# [Kutipan yang Disediakan]
<<<<

Mengembalikan Panggilan Jiwa Seorang Guru
Oleh : Siti Fatimah F05108021
Menteri Pendidikan BEM FKIP Universitas Tanjungpura Periode 2011/2012
(Diterbitkan di Buletin Pendidikan (Bulpen) FKIP Untan Edisi Khusus Mei 2012)
Hidup
ini adalah pilihan, begitu kata sang bijak berujar. Memang benar adanya, setiap
hal yang kita lalui dalam perjalanan panjang kehidupan ini, tentu merupakan
sebuah pilihan yang kita ambil dari sekian banyak pilihan yang tersaji di depan
mata. Begitu pula pilihan dalam hal studi serta jenjang karir, yang tak bisa
dipungkiri merupakan sebuah pilihan yang diambil dengan berbagai pertimbangan
matang yang ditinjau dari berbagai aspek, karena pilihan ini akan cukup
menentukan dan memberi warna tersendiri pada kehidupan mendatang.
Begitu
pula dalam memilih melanjutkan studi ke perguruan tinggi. Tentu beraneka
pertimbangan yang menjadi dasar pemikiran seseorang sebelum menetapkan hati
untuk memilih jurusan dan program studi tertentu. Jika kita mencoba menengok
kebelakang sebentar, ke beberapa tahun silam, saat Fakultas Keguruan dan Ilmu
Pendidikan dengan berbagai jurusan dan program studi di dalamnya menjadi satu
diantara Fakultas yang sepi peminat dan menjadi pilihan terakhir seorang calon
mahasiswa. Ya, kurangnya kesejahteraan guru, minimnya penghargaan terhadap profesi
guru yang ditandai dengan rendahnya Upah Minimum Regional (UMR) seorang guru
menjadi beberapa penyebabnya.

>>>>

(Soal grafik berjawaban singkat)
<<<<

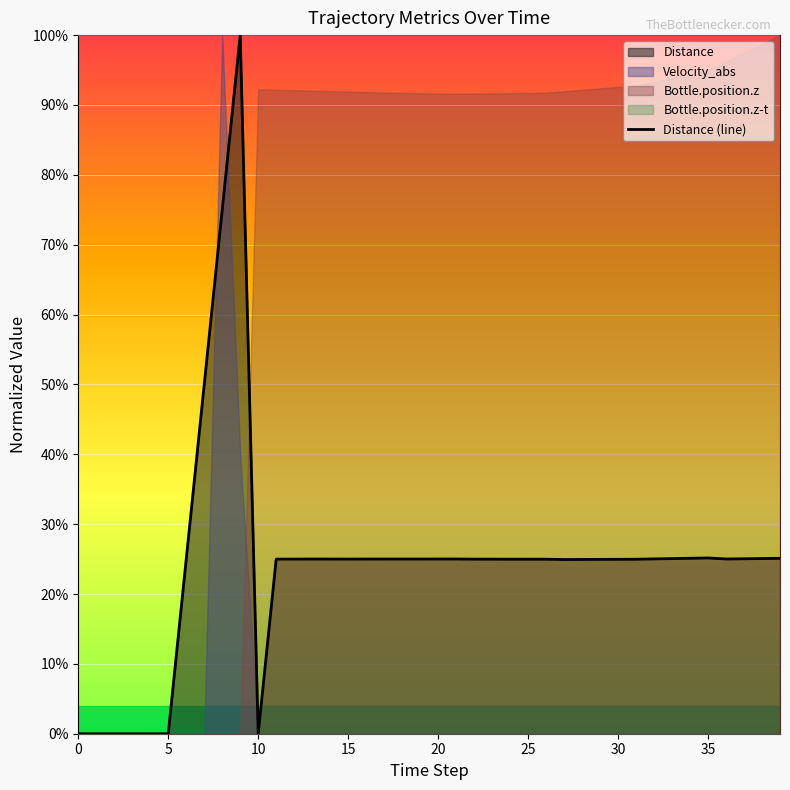

Reading left to right, what are all the values shown in this chart?

0.0	0.0	0.0	0.0	0.0	0.0	0.2	0.5	0.7	1.0	0.0	0.2	0.2	0.3	0.3	0.3	0.3	0.3	0.3	0.3	0.3	0.3	0.2	0.2	0.2	0.2	0.2	0.2	0.2	0.2	0.2	0.2	0.3	0.3	0.3	0.3	0.3	0.3	0.3	0.3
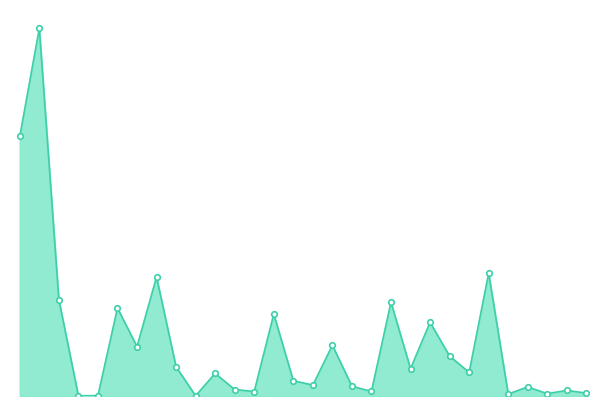

At which label does the data first exceed 657442?

1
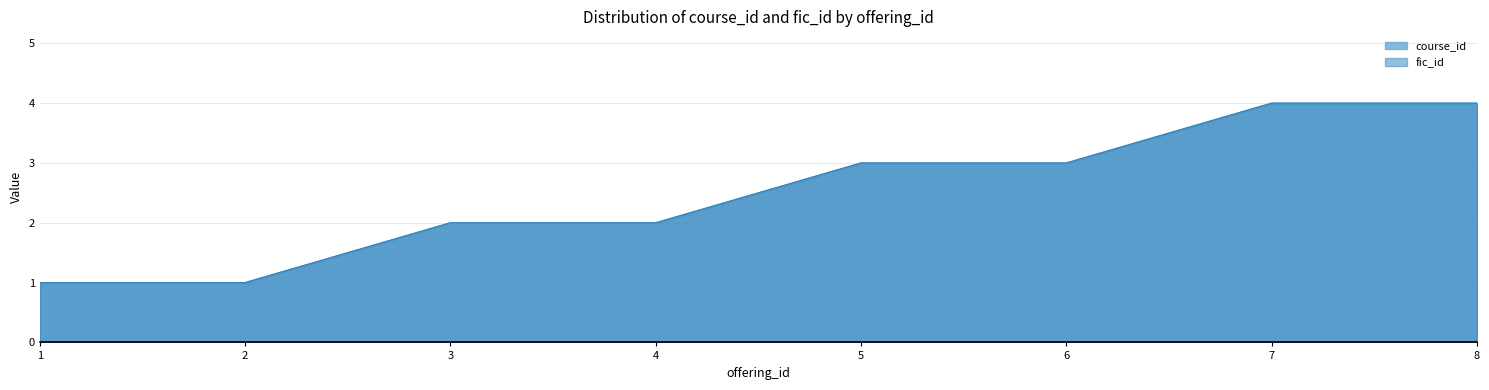

Which series has the largest total across all categories?

course_id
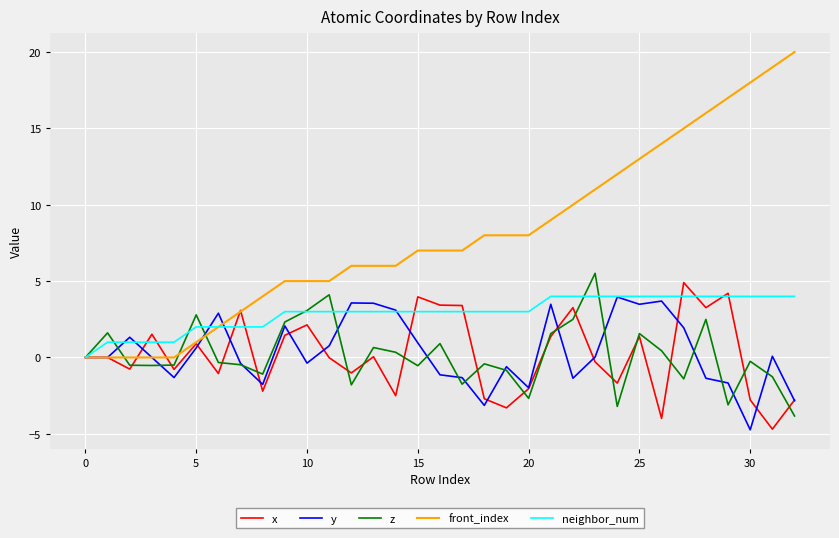

Which series has the largest range (max minus min)?

front_index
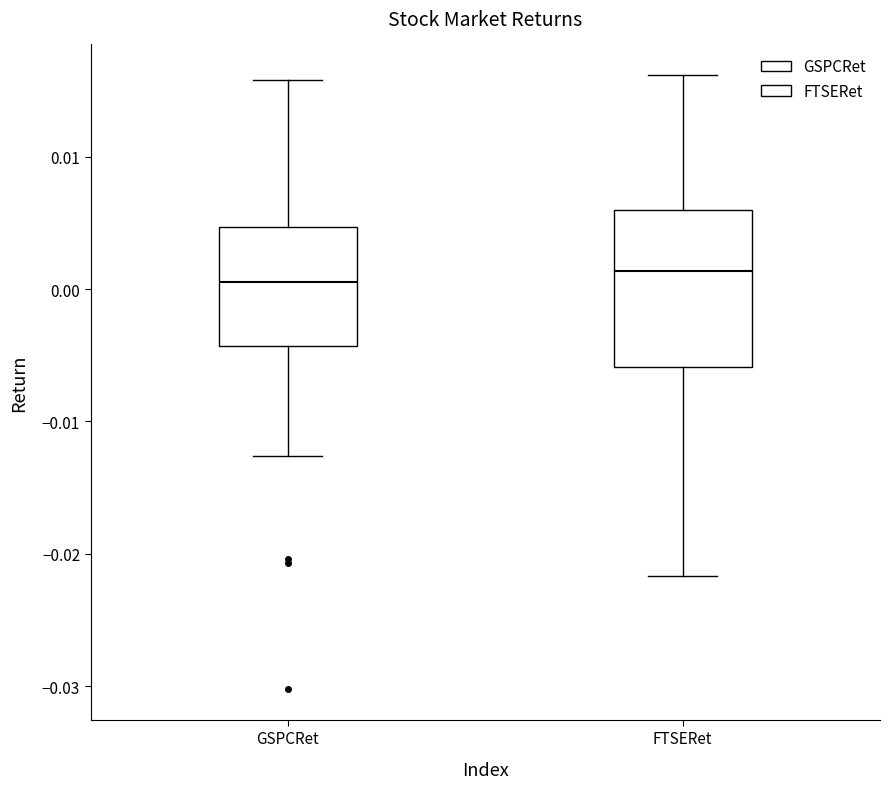

Reading left to right, transcribe this box plot: for each box, give where its median line is, the range the box spans, and where its two whiskers end, as read against the y-axis. The values are not printed on the chart, so give them approximately, as read against the axis.

GSPCRet: median 0.000, box -0.004 to 0.005, whiskers -0.013 to 0.016
FTSERet: median 0.001, box -0.006 to 0.006, whiskers -0.022 to 0.016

>>>>

# [Soal untuk Dikerjakan]
1. Ketik ulang bagian kutipan tentang panggilan jiwa guru yang dimulai dengan "Mengembalikan Panggilan Jiwa" dan berlanjut sampai "Khusus Mei 2012)".
2. Tolong sunting daftar dari awal hingga baris yang memuat "Reading left to right, transcribe" (baris itu ikut) dengan mengganti "chart" menjadi "graph", lalu tuliskan hanya bagian tersebut tanpa perubahan lain. Gambar jangan dimasukkan ke jawaban.
Kutipan dan daftar di atas diambil dari sumber yang berbeda.

# [Jawaban Tertulis Anda]
1.
Mengembalikan Panggilan Jiwa Seorang Guru
Oleh : Siti Fatimah F05108021
Menteri Pendidikan BEM FKIP Universitas Tanjungpura Periode 2011/2012
(Diterbitkan di Buletin Pendidikan (Bulpen) FKIP Untan Edisi Khusus Mei 2012)

2.
Reading left to right, what are all the values shown in this graph?

0.0	0.0	0.0	0.0	0.0	0.0	0.2	0.5	0.7	1.0	0.0	0.2	0.2	0.3	0.3	0.3	0.3	0.3	0.3	0.3	0.3	0.3	0.2	0.2	0.2	0.2	0.2	0.2	0.2	0.2	0.2	0.2	0.3	0.3	0.3	0.3	0.3	0.3	0.3	0.3

At which label does the data first exceed 657442?

1

Which series has the largest total across all categories?

course_id

Which series has the largest range (max minus min)?

front_index

Reading left to right, transcribe this box plot: for each box, give where its median line is, the range the box spans, and where its two whiskers end, as read against the y-axis. The values are not printed on the graph, so give them approximately, as read against the axis.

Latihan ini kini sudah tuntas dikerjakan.